The risk of exporting the epidemic to Florida

One of the main concerns of doctors in Miami is the possibility that travelers from Cuba will introduce or amplify outbreaks in Florida. “Travelers who go to Cuba and contract the disease have an incubation period of three to seven days, in which they do not have symptoms, but arrive infected in Florida,” Melgar warned in statements collected by The Nation.

The doctor has warned in different media that he has treated patients in his private practice who returned from the Island with acute febrile symptoms and severe joint pain, compatible with chikungunya and other arboviruses.

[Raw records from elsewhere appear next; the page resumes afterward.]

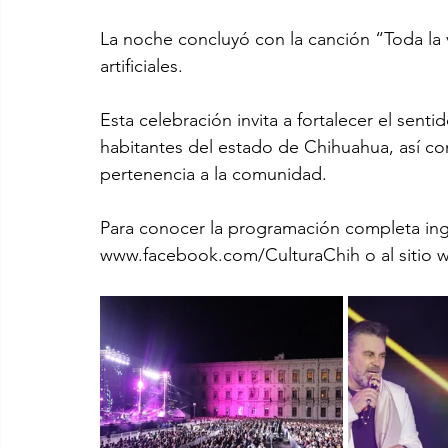
La noche concluyó con la canción “Toda la 
artificiales.
Esta celebración invita a fortalecer el sentid
habitantes del estado de Chihuahua, así com
pertenencia a la comunidad.
Para conocer la programación completa ingr
www.facebook.com/CulturaChih o al sitio 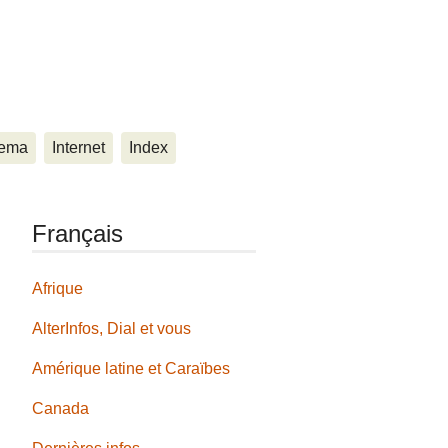
ema
Internet
Index
Français
Afrique
AlterInfos, Dial et vous
Amérique latine et Caraïbes
Canada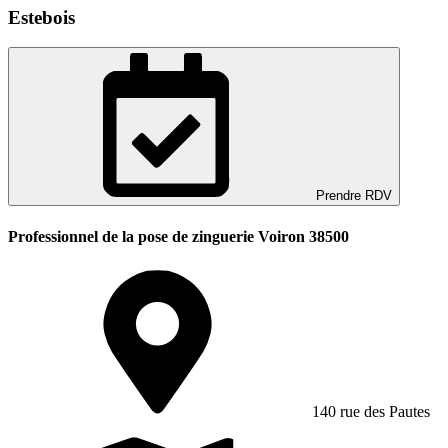
Estebois
Prendre RDV
Professionnel de la pose de zinguerie Voiron 38500
140 rue des Pautes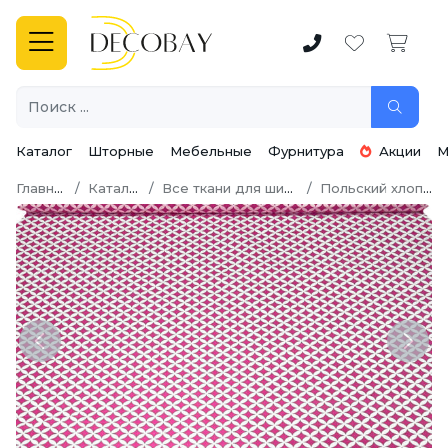
Каталог
Шторные
Мебельные
Фурнитура
Акции
М
Главная
Каталог
Все ткани для шитья
Польский хлопок
Previous
Next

Melgar’s testimonies also point to the collapse of the Cuban hospital system, particularly in pediatric emergency services. “Many children arrive at emergency rooms with high fever and headache, which are symptoms of meningoencephalitis, and as they spend hours waiting, when they are treated they are very serious,” the doctor said.

Melgar explained that the Oropouche virus can be complicated by meningoencephalitis and pneumonia, which increases the risk of neurological sequelae and death, especially in children and vulnerable people.

While Miami NGOs ask that the alert be raised to level 4, the CDC shows a different picture for now. For Oropouche virus, the body maintains a level 1 notice for the Americas, which includes Cuba, which means “practice usual precautions” for travelers.

In the case of chikungunya, the CDC did issue a specific level 2 advisory for Cuba“practice enhanced precautions,” due to the current outbreak on the Island.

Regarding dengue, the situation in Cuba is framed in global dengue advisory level 1 for multiple countries, including the Island, which indicates that the disease is a permanent risk and recommends protective measures against mosquito bites, but does not advise against travel.